* [Consigne a]
Relevez chaque ligne des enregistrements où figure le mot "learning" et recopiez-la. Les majuscules et les minuscules comptent.

* [Texte fourni]
Le chat de vingt ans et vingt jours

vendredi 30 septembre 2016


"Non maman, je veux le gris..."

Léo.
Son regard de chaton minuscule a croisé celui de la petite fille que j'étais à l'automne 1996, tandis que je tenais son frère dans les bras. Coup de foudre. Quelques jours plus tard, il intégrait notre famille pour ne plus jamais la quitter... plus jamais. 

Léo est de ces chats qui honorent fièrement la croyance selon laquelle les félins auraient plusieurs vies (neuf, pour être exacte). Je ne saurais vous dire combien d'entre-elles il a utilisé, mais j'aime à penser qu'il ne lui en restait plus aucune en réserve et que le temps du soulagement était grandement bienvenue pour lui. Parmi quelques uns de ses exploits : 
- glisser du quatrième étage à cause d'un cendrier en verre sur un rebord de fenêtre (le vétérinaire ne donnait pas cher de sa peau, mais cet évènement date d'il y a déjà plus de 10 ans !)

Enregistrements source
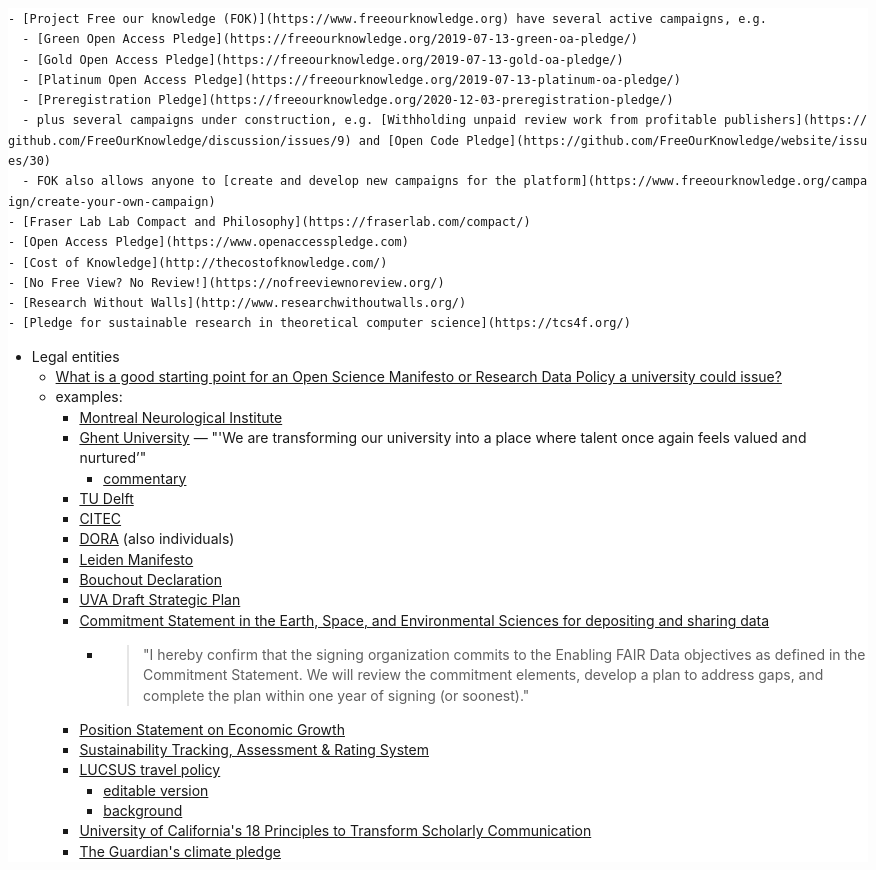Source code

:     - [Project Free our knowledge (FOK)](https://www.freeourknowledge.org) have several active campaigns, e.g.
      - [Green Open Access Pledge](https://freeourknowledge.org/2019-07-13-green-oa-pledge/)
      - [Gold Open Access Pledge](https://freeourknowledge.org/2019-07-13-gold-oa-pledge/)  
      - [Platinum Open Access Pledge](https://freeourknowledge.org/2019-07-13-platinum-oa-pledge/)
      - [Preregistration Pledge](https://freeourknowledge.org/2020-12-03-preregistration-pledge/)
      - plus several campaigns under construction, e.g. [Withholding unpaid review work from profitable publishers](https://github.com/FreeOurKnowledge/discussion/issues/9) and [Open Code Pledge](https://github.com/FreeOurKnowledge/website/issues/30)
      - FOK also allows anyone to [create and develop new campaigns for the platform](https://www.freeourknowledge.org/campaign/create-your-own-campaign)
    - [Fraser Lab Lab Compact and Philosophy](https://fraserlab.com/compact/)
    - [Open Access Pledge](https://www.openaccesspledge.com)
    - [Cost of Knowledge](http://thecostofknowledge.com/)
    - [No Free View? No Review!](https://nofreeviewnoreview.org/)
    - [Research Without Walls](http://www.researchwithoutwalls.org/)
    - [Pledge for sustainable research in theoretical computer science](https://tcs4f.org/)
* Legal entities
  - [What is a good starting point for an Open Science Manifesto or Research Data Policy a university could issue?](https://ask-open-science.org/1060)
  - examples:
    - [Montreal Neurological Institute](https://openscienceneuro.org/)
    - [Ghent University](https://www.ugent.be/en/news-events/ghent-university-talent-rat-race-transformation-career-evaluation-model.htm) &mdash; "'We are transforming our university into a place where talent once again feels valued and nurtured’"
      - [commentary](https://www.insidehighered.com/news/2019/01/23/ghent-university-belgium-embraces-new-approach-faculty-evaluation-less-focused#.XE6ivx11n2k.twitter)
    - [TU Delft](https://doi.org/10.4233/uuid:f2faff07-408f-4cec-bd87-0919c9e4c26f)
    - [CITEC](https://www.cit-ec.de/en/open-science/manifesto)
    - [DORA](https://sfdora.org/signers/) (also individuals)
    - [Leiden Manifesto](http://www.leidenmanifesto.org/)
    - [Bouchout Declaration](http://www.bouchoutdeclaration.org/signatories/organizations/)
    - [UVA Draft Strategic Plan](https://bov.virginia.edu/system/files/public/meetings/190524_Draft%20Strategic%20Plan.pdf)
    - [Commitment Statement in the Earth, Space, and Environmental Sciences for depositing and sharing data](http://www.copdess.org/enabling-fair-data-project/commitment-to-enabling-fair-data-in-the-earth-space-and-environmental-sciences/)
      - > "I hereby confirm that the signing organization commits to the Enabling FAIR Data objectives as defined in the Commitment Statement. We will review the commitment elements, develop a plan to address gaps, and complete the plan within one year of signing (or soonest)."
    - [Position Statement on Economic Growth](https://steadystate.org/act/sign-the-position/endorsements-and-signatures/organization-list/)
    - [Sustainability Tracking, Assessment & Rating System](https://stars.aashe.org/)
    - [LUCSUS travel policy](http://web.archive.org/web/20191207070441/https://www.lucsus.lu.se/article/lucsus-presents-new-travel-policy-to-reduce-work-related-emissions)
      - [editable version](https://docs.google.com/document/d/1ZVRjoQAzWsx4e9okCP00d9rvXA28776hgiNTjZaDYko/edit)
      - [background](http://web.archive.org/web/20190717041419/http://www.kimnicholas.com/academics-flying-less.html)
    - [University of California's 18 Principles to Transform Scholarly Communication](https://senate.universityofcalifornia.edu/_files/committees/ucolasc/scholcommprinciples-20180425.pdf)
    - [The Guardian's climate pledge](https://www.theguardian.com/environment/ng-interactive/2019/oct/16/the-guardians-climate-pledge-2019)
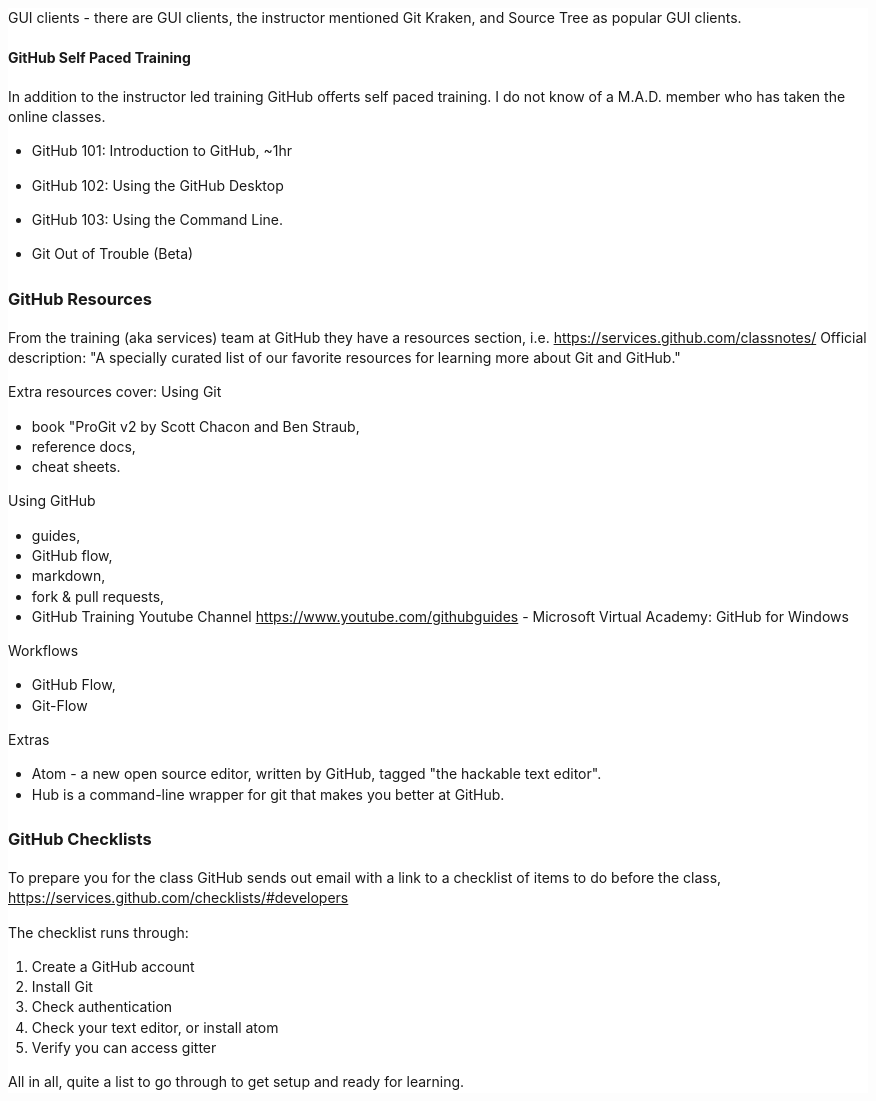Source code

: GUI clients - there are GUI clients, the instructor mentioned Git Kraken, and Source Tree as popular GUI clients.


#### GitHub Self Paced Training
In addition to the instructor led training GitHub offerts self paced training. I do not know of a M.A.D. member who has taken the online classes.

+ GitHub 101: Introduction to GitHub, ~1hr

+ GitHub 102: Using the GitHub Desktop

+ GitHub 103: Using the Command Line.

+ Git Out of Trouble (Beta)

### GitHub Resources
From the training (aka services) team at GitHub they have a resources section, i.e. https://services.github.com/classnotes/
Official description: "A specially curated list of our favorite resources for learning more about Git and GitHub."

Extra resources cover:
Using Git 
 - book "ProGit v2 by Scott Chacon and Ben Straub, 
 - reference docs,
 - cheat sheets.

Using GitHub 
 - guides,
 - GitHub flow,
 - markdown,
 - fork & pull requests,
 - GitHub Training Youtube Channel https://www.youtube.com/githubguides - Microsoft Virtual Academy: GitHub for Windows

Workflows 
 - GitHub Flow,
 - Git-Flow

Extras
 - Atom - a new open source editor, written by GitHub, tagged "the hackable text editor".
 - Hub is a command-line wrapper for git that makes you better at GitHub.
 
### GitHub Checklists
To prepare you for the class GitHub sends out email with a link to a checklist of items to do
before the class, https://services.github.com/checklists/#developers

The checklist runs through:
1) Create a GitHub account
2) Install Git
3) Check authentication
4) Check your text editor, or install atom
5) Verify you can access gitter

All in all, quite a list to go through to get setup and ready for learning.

* * *

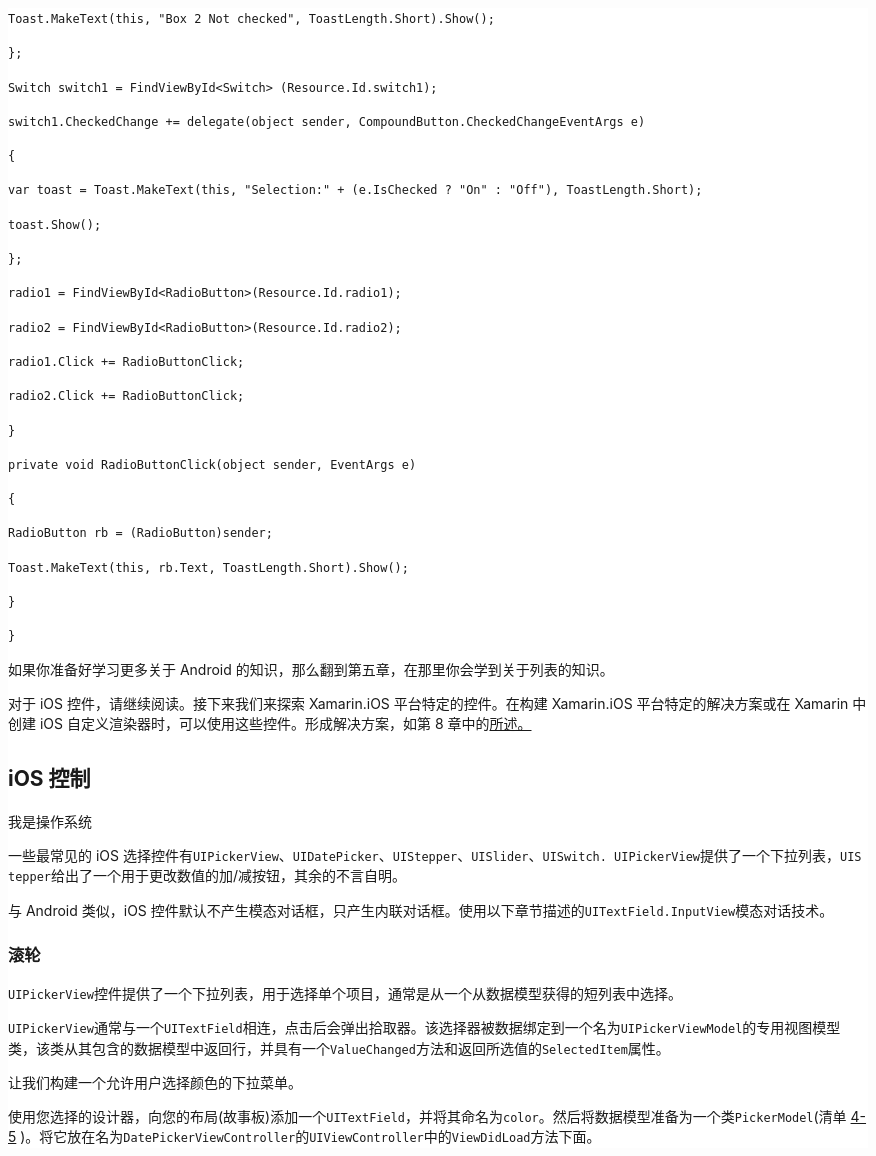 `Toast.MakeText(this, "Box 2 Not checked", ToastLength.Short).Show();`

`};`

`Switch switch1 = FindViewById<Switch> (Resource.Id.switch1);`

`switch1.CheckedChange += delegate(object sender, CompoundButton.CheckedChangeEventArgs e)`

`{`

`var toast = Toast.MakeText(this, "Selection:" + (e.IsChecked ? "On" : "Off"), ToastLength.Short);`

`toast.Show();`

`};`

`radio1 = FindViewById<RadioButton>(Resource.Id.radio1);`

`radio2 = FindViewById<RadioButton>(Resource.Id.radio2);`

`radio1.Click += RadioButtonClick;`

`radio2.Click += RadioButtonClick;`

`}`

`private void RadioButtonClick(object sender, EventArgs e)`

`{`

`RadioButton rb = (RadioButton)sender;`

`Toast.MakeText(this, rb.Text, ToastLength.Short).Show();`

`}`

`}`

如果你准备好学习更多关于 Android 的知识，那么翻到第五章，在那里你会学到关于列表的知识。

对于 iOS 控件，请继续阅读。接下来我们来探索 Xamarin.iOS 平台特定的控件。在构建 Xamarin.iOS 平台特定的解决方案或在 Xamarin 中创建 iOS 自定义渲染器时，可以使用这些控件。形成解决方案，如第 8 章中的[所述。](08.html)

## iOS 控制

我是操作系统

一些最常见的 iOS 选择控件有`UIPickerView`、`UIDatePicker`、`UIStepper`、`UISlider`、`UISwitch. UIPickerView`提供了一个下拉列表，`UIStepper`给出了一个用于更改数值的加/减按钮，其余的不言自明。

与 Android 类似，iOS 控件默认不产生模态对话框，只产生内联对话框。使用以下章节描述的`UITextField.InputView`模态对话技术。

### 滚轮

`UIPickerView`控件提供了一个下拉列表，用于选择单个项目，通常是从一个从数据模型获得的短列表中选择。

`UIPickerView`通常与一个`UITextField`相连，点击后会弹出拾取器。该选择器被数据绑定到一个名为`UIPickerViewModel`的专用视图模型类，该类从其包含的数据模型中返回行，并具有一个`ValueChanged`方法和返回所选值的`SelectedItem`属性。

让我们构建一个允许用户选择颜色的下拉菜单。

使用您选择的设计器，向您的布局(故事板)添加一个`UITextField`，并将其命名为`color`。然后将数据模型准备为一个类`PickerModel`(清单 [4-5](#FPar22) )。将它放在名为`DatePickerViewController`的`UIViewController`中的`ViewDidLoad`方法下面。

...

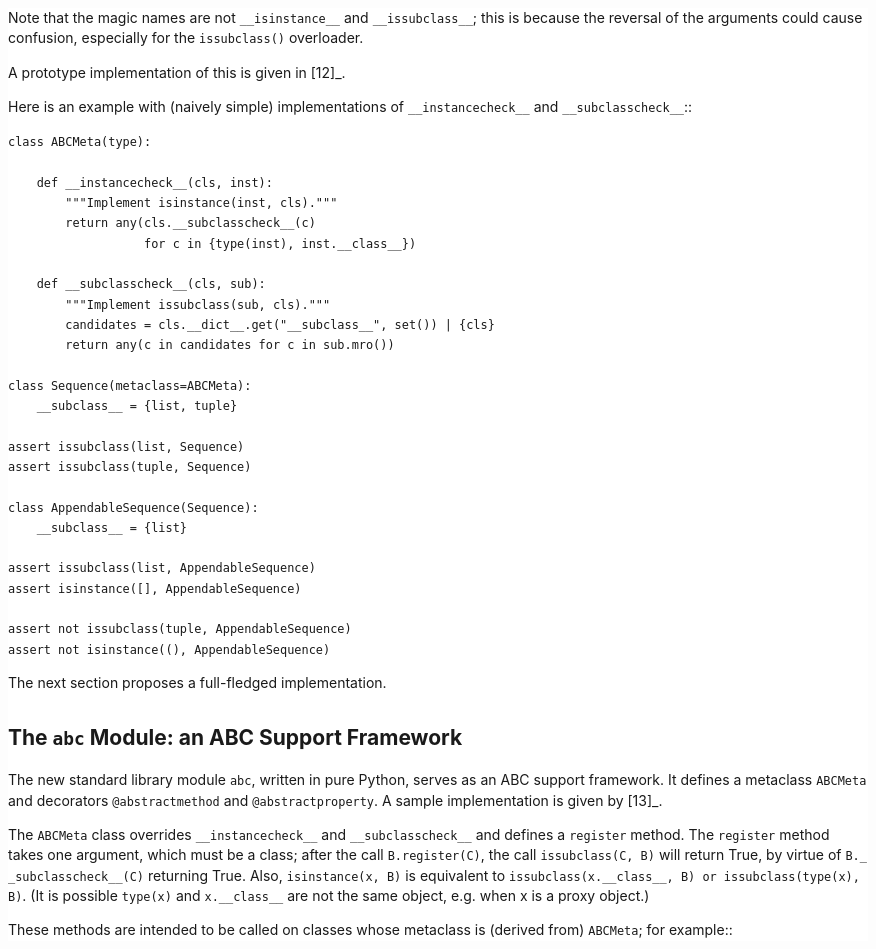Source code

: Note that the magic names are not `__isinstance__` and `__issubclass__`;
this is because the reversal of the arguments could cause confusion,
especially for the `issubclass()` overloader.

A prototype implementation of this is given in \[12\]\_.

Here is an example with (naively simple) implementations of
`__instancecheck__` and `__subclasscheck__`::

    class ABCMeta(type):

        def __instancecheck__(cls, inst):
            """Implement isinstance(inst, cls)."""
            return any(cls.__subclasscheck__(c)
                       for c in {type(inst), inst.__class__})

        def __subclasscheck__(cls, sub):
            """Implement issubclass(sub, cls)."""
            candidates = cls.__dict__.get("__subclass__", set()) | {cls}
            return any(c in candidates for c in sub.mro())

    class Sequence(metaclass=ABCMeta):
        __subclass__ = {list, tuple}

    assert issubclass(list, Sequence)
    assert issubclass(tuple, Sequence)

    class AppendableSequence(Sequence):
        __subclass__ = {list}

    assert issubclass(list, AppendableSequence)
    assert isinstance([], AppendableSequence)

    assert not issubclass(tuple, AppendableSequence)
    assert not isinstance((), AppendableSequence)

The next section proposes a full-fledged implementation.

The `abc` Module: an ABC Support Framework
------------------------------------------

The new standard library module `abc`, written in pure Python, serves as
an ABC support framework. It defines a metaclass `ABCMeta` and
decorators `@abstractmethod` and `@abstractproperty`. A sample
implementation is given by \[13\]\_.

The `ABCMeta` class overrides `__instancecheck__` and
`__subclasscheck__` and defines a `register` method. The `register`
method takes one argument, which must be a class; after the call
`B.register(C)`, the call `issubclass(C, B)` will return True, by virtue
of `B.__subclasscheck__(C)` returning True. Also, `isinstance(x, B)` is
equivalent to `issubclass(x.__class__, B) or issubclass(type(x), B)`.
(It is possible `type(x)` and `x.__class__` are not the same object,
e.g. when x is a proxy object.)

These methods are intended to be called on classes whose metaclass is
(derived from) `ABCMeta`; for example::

* [Consigne b]
Renvoyez mot pour mot tout ce qui va de "Son regard de" jusqu'à "de 10 ans !)" dans le texte sur le chat Léo.

* [Réponse a]
Official description: "A specially curated list of our favorite resources for learning more about Git and GitHub."
All in all, quite a list to go through to get setup and ready for learning.

* [Réponse b]
Son regard de chaton minuscule a croisé celui de la petite fille que j'étais à l'automne 1996, tandis que je tenais son frère dans les bras. Coup de foudre. Quelques jours plus tard, il intégrait notre famille pour ne plus jamais la quitter... plus jamais. 

Léo est de ces chats qui honorent fièrement la croyance selon laquelle les félins auraient plusieurs vies (neuf, pour être exacte). Je ne saurais vous dire combien d'entre-elles il a utilisé, mais j'aime à penser qu'il ne lui en restait plus aucune en réserve et que le temps du soulagement était grandement bienvenue pour lui. Parmi quelques uns de ses exploits : 
- glisser du quatrième étage à cause d'un cendrier en verre sur un rebord de fenêtre (le vétérinaire ne donnait pas cher de sa peau, mais cet évènement date d'il y a déjà plus de 10 ans !)